Prezydent Ukrainy Wołodymyr Zełenski zaprosił papieża Leona XIV do złożenia wizyty w jego kraju. Ukraiński przywódca poinformował w poniedziałek, że ich pierwsza rozmowa telefoniczna poświęcona była działaniom na rzecz pokoju i losom dzieci, które deportowała z Ukrainy Rosja.
„Rozmawiałem z papieżem Leonem XIV. Była to nasza pierwsza rozmowa, ale bardzo ciepła i naprawdę merytoryczna. (…) Zaprosiłem Jego Świątobliwość do złożenia wizyty apostolskiej na Ukrainie.

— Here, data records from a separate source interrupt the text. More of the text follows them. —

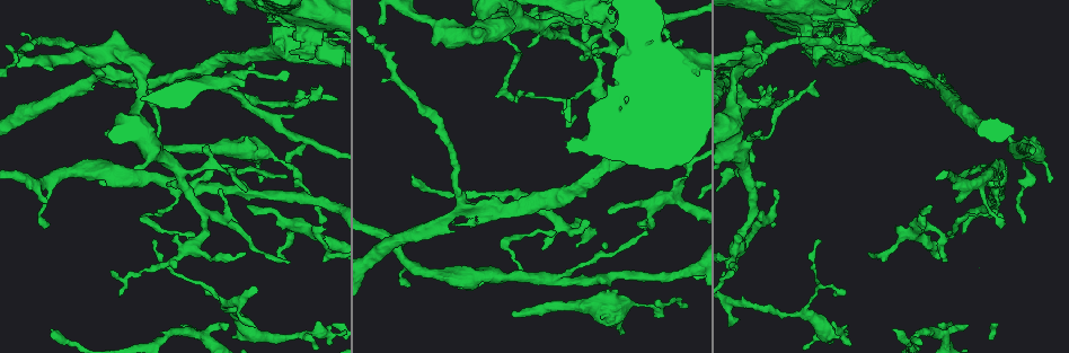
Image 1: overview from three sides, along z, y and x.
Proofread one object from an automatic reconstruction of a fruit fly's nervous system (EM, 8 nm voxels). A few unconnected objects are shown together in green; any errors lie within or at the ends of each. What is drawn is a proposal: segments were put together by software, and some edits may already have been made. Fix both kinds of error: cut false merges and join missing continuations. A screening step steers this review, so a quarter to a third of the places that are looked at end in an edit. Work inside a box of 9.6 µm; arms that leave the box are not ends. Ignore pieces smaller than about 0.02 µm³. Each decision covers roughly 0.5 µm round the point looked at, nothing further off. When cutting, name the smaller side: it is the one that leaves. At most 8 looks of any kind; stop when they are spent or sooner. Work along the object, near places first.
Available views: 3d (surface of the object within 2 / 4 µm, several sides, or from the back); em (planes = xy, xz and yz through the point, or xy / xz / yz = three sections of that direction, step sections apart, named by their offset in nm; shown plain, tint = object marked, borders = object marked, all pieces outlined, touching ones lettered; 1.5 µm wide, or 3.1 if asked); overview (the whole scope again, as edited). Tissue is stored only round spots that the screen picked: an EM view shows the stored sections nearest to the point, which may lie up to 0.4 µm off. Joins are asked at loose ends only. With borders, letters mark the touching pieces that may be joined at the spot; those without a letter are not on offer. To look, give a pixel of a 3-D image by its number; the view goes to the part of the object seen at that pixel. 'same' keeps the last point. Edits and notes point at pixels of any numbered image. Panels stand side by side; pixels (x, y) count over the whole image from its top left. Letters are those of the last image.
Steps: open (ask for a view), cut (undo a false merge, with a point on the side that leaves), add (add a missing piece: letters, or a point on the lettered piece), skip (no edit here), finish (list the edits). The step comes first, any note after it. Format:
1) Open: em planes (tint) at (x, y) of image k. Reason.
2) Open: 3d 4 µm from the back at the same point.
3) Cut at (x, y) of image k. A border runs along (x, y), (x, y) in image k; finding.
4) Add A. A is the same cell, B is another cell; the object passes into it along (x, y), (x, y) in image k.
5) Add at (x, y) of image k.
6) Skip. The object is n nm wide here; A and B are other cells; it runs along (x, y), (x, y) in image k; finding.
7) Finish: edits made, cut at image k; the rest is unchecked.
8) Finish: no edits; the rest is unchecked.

Open: em xy step 4 (borders) at (740, 246) of image 1. Abrupt turn.

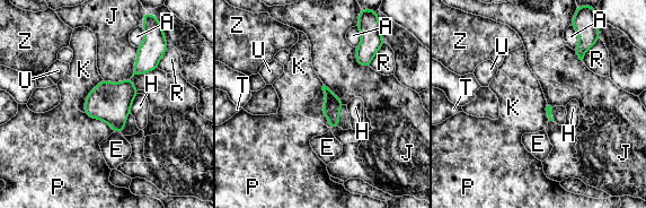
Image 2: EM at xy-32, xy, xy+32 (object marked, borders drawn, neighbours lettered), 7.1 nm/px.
Skip. The longest contact is with J, 340 nm; A, E, H, J, K, P, R, T, U and Z are other cells; one neuron here.

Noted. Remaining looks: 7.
Open: em planes (borders) at (286, 162) of image 1. Free end.

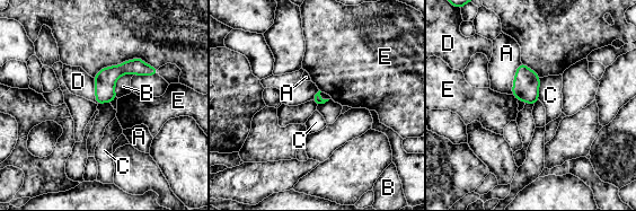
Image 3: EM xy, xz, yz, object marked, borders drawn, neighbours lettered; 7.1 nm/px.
Skip. A, B, C, D and E are other cells; it runs along (155, 71), (123, 68), (98, 99) in image 3; no lettered piece goes on from it.

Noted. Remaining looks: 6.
Open: em planes (tint) at (497, 274) of image 1. Abrupt turn.

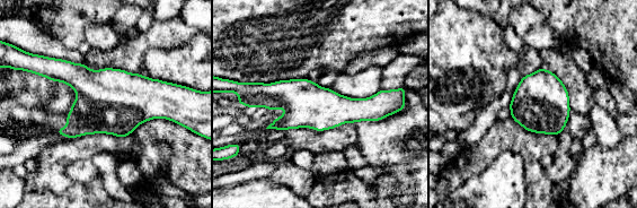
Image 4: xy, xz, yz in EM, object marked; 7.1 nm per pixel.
Open: em planes (borders) at the same point. See the neighbours.

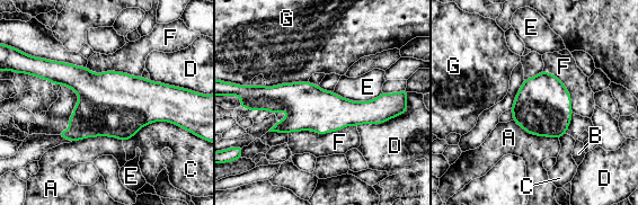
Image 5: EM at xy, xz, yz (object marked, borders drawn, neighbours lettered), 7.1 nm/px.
Skip. A, B, C, D, E, F and G are other cells; a border runs along (333, 91), (353, 100), (382, 92) in image 5; continuous, no second neuron.

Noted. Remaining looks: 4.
Finish: no edits; the rest is unchecked.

Taka wizyta przyniosłaby prawdziwą nadzieję wszystkim wierzącym, wszystkim naszym ludziom” – powiadomił Zełenski na portalach społecznościowych.
Prezydent poinformował, że podziękował papieżowi za wsparcie Ukrainy i jej obywateli. „Naprawdę doceniamy słowa Jego Świątobliwości o potrzebie osiągnięcia sprawiedliwego i trwałego pokoju dla naszego kraju oraz uwolnienia więźniów” – podkreślił.

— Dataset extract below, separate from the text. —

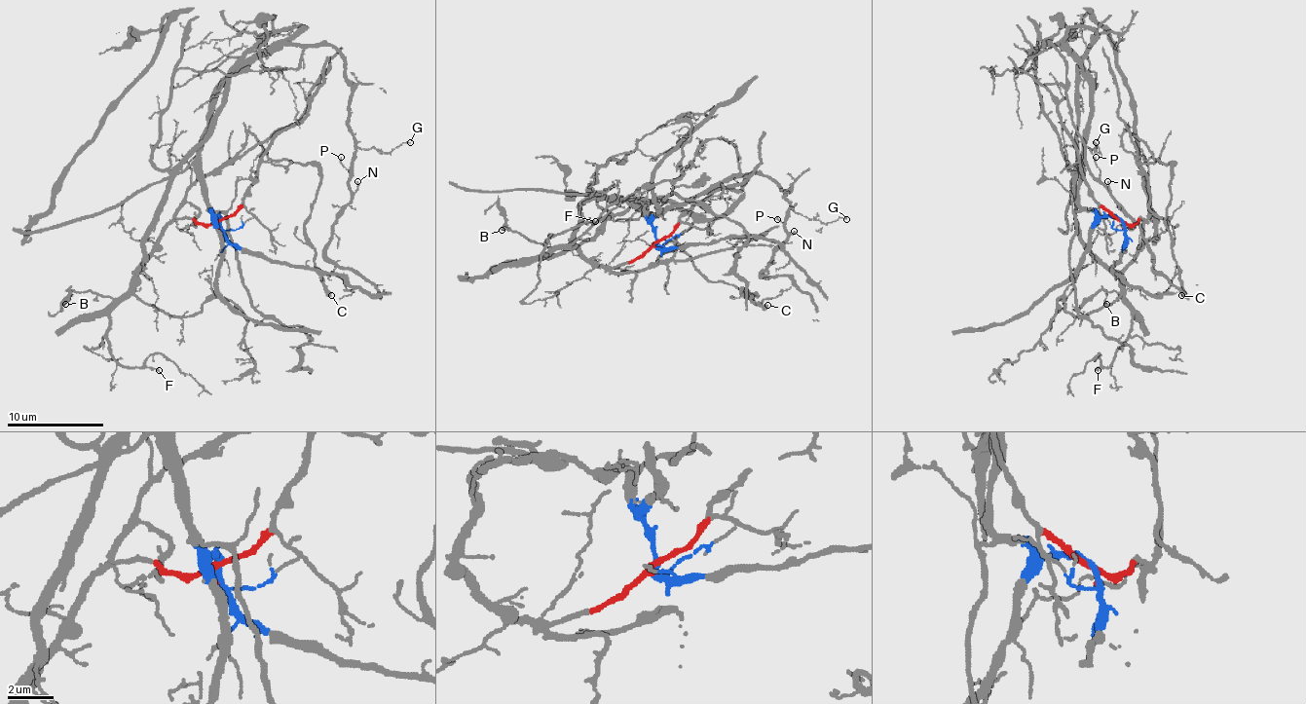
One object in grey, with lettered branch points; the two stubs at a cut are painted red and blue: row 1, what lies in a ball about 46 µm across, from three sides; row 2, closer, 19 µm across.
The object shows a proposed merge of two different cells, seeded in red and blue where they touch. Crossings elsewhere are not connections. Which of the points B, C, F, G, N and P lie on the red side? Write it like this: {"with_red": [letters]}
{"with_red": ["B", "C", "F"]}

Zełenski napisał na Telegramie, że poinformował papieża o postulacie 30-dniowego zawieszenia broni. „Ukraina chce zakończyć tę wojnę i robi wszystko, aby to zrobić. Oczekujemy, że Rosja podejmie odpowiednie kroki. (…) Zgodziliśmy się pozostać w kontakcie i zaplanować osobiste spotkanie w najbliższej przyszłości” – oświadczył prezydent Ukrainy.
W sobotę przywódcy Ukrainy, Polski, Francji, Niemiec i Wielkiej Brytanii wezwali w Kijowie Rosję do bezwarunkowego przyjęcia 30-dniowego zawieszenia broni, grożąc przy tym nałożeniem sankcji na rosyjski sektor energetyczny i bankowy. Propozycję rozejmu poparł prezydent USA Donald Trump.